Album review: Audrye Sessions' self-titled full-length
There's a certain kind of band for whom Radiohead is still a '90s Brit-rock act that peaked around "The Bends" and lost its way when the group brought laptops onstage. Muse is the biggest example of this phenomenon; Oakland's Audrye Sessions is the latest.
From the first rousing chords of "Turn Me Off" through the relentless falsetto of "Julianna" and the obligatory acoustic mood piece "New Year's Day," the whole album feels like a meticulous attempt to resurrect a specific sound in time to ride an anticipated wave of nostalgia. But if Audrye Sessions is to do for mid-'90s Anglophile guitar rock what scads of peers have done for '80s dance music in recent years, it's going to have to find some more memorable hooks on which to hang its bona fides.

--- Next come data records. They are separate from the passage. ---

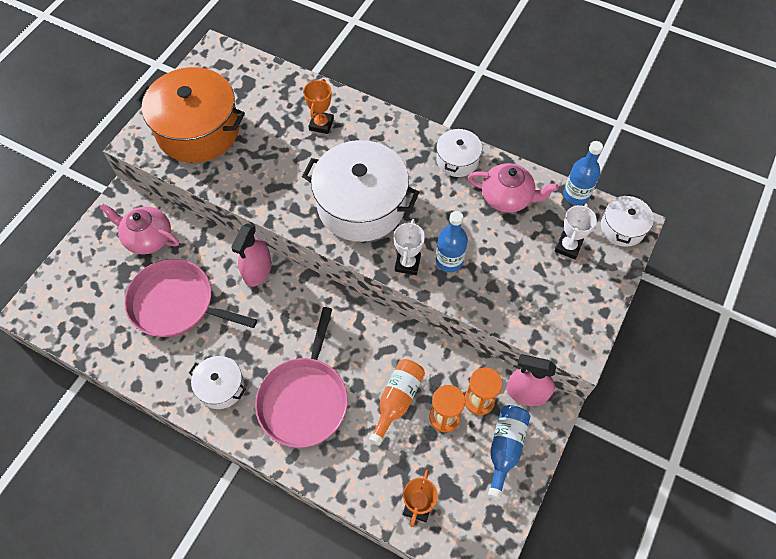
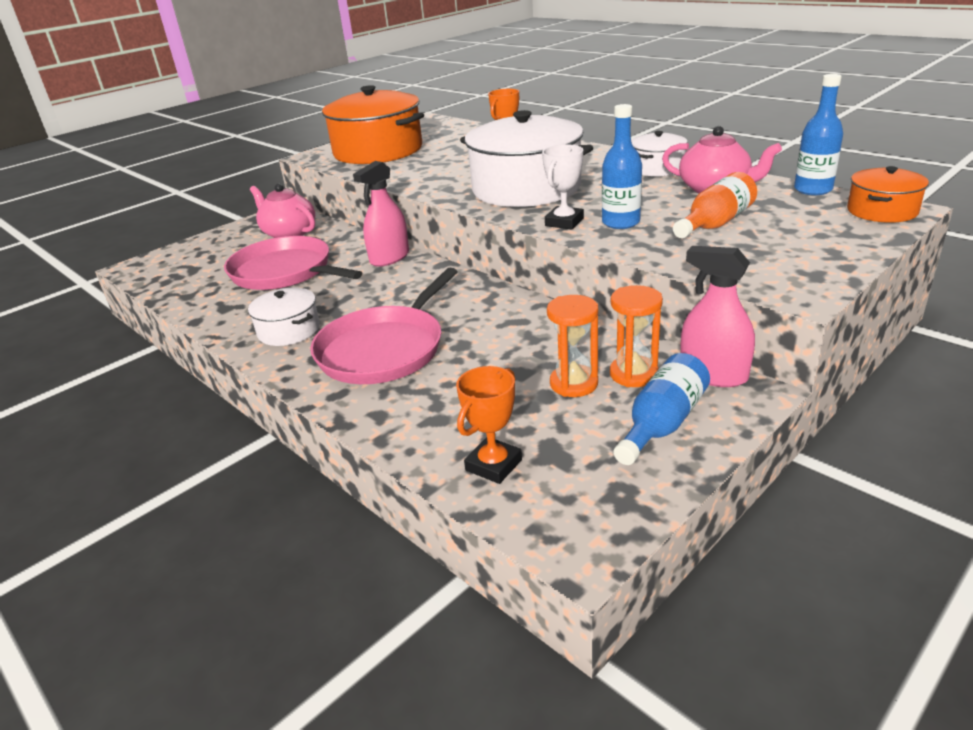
camera: 20 degrees right, 30 degrees down
orange bottle [369,359,425,446] -> orange bottle moved to [673,172,757,238]
white trophy [554,204,597,259] -> none
white pot [601,194,654,247] -> orange pot [847,166,929,223]

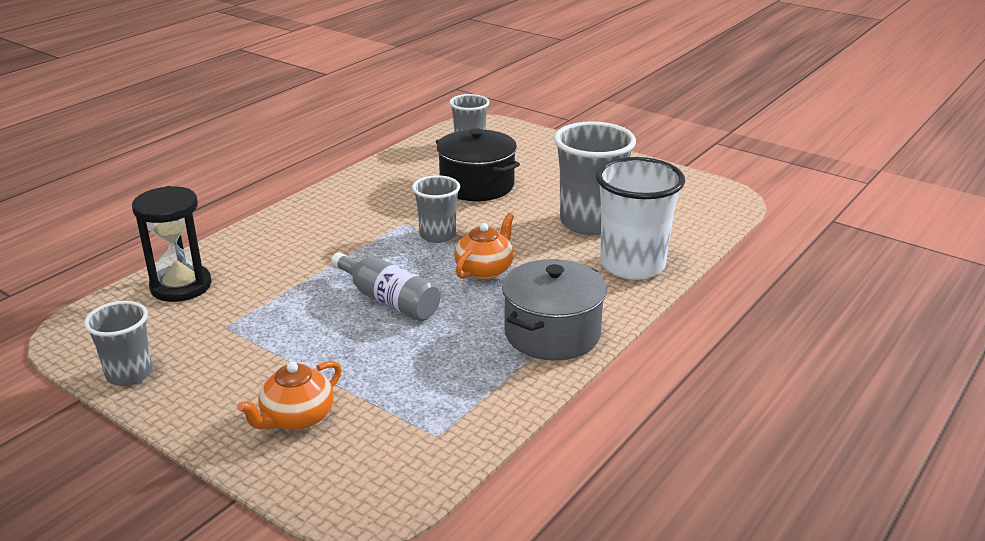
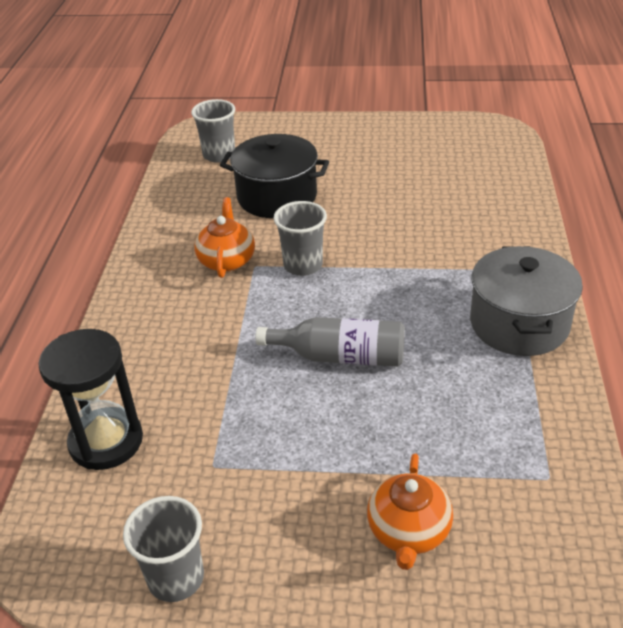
camera: 30 degrees left, 10 degrees up
orange teapot [454,213,514,280] -> orange teapot moved to [194,197,255,278]
grey cup [554,122,636,235] -> none
white cup [596,157,685,280] -> none

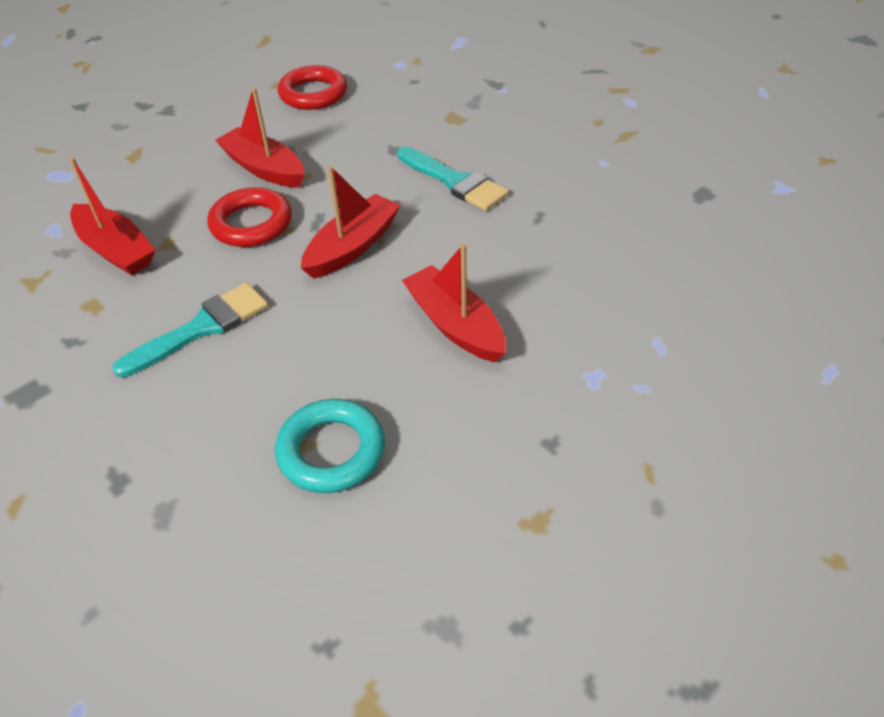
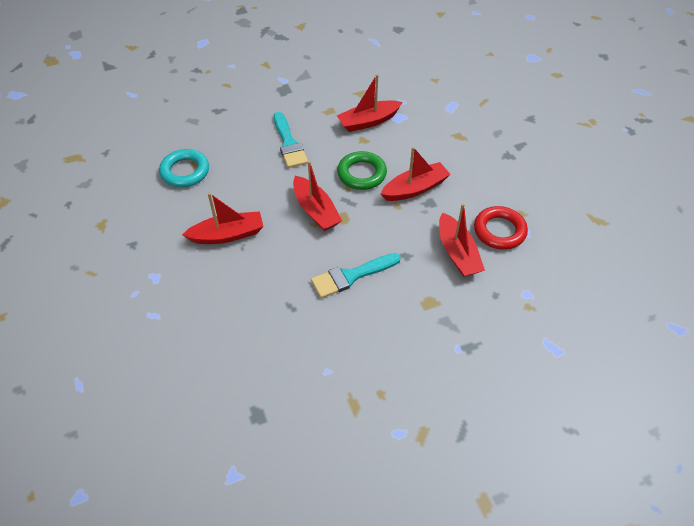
camera: 110 degrees right, 5 degrees up
red ring [207,187,292,247] -> green ring [337,151,387,190]
none -> red boat [439,203,485,277]

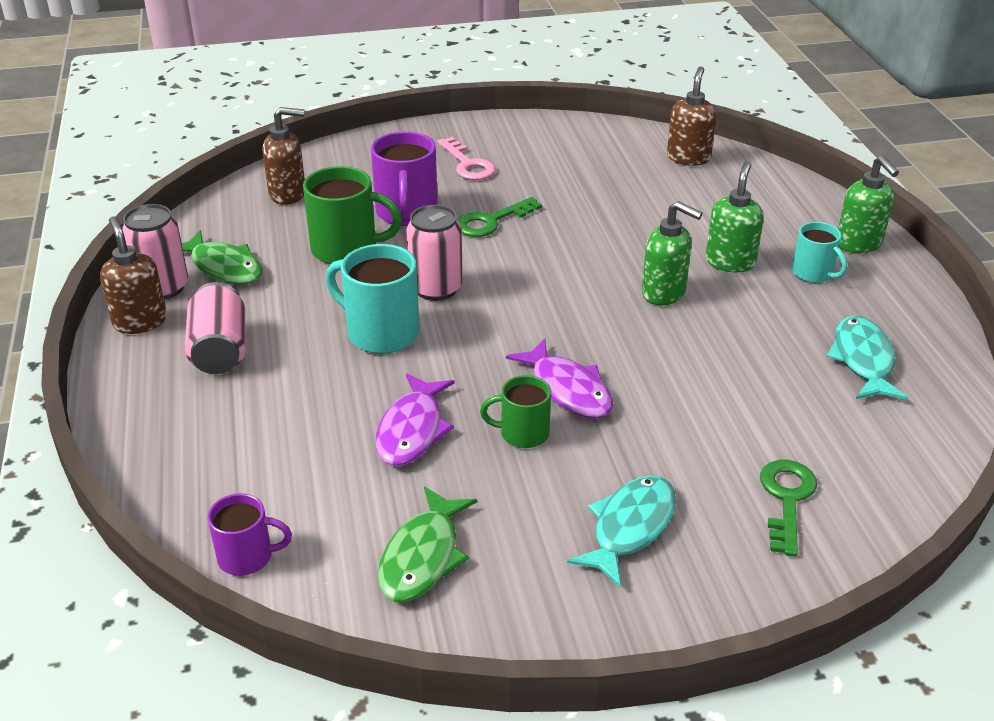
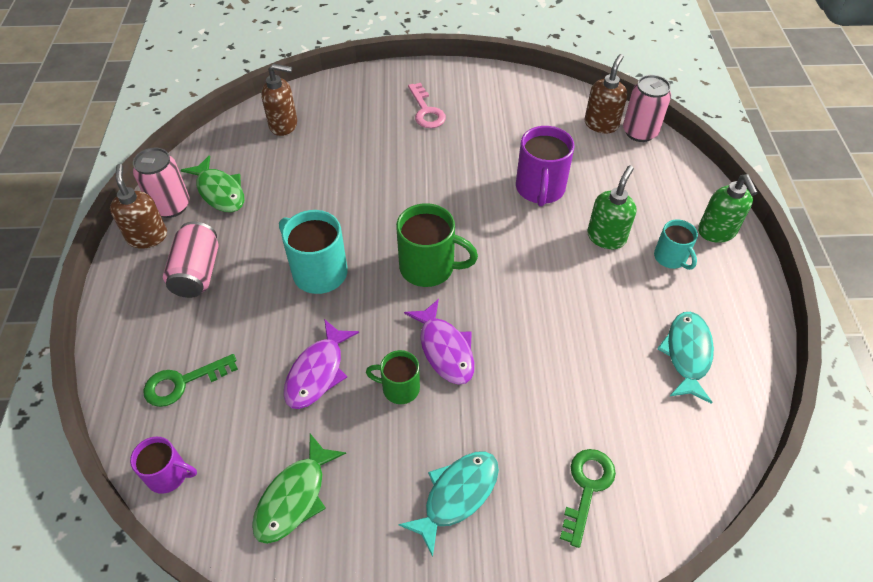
camera: 10 degrees right, 15 degrees up
green mug [303,166,402,264] -> green mug moved to [396,203,478,287]
purple mug [371,131,438,226] -> purple mug moved to [516,126,575,207]
pink can [406,205,463,301] -> pink can moved to [623,75,671,142]
green key [458,197,542,237] -> green key moved to [143,354,238,407]
green soap dispenser [642,201,703,306] -> none

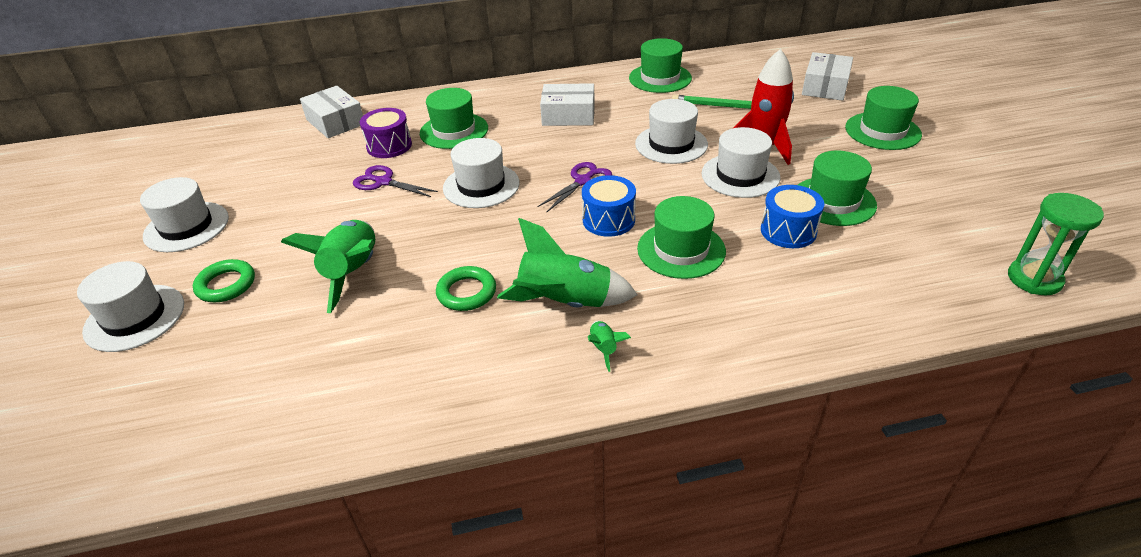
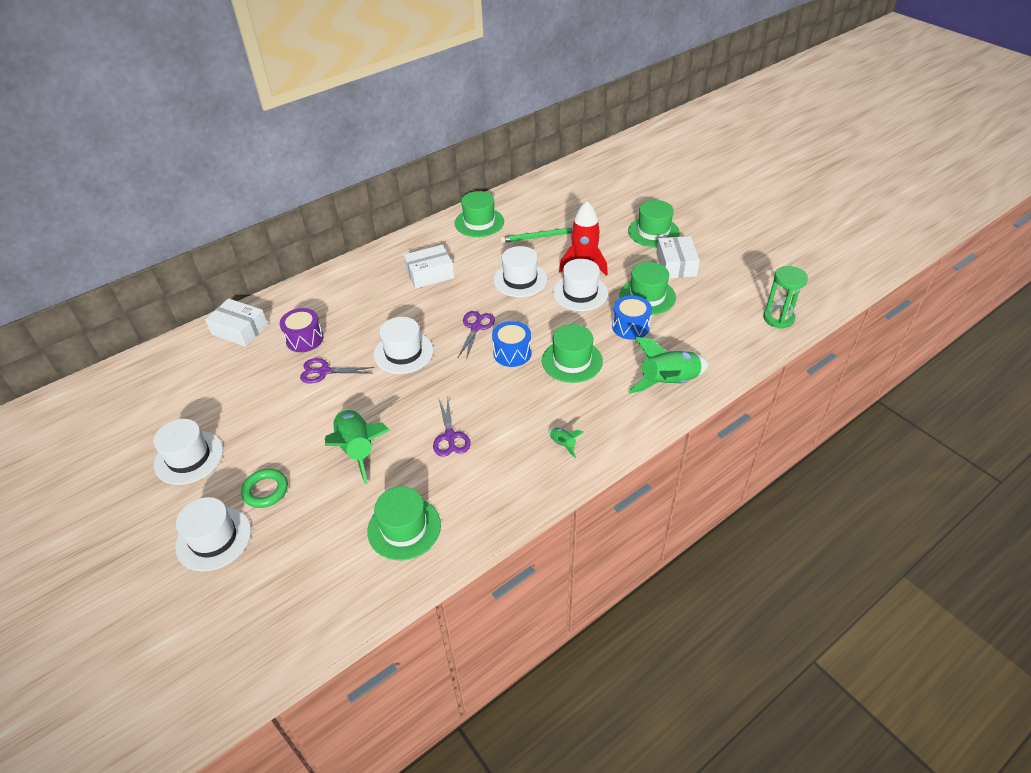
camera: 25 degrees left, 5 degrees up
green hat [420,88,488,149] -> green hat moved to [367,487,441,560]
green ring [436,266,496,311] -> purple scissors [433,398,471,457]
green rocket [497,218,637,308] -> green rocket moved to [628,337,709,394]
white box [802,52,853,101] -> white box moved to [656,236,700,278]

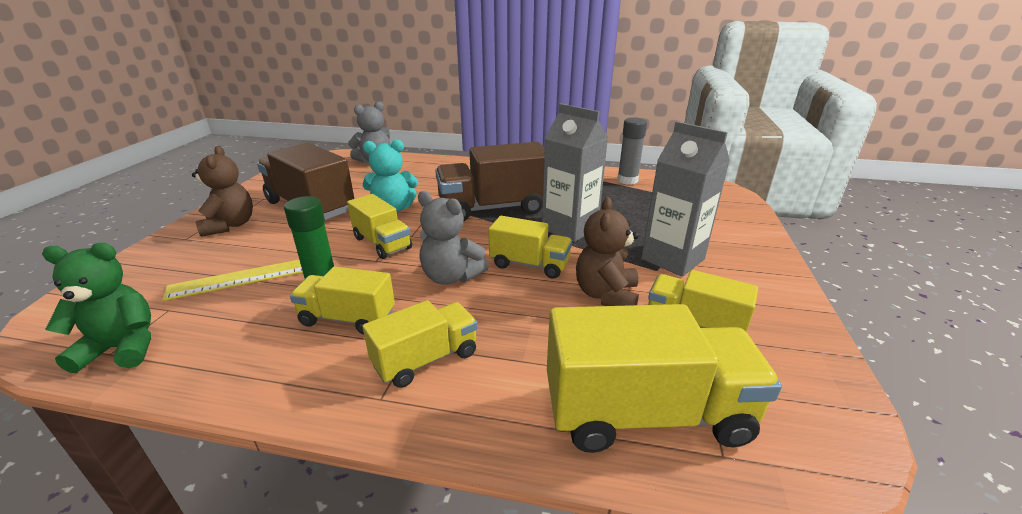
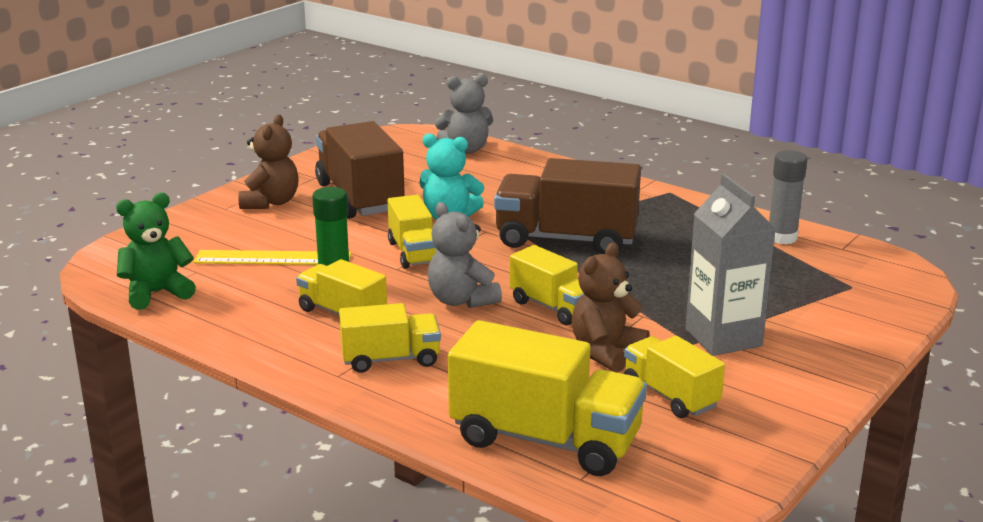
camera: 25 degrees right, 5 degrees down
green teddy bear [42,243,151,373] -> green teddy bear turned 45 degrees counterclockwise [116,193,196,310]
grey carton [542,103,608,242] -> none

The effortlessly regal "Where You'll Find Me" and punkish "The Paper Face" come closest, but can we just say the snake of revivalism has long since eaten its own tail and be done with it?
-August Brown
Audrye Sessions
"Audrye Sessions"
Black Seal Records
One and a half stars
Photo credit: Sean Desmond, courtesy Audrye Sessions
The Audrye Sessions' self-titled album is slated to be released on Feb. 17.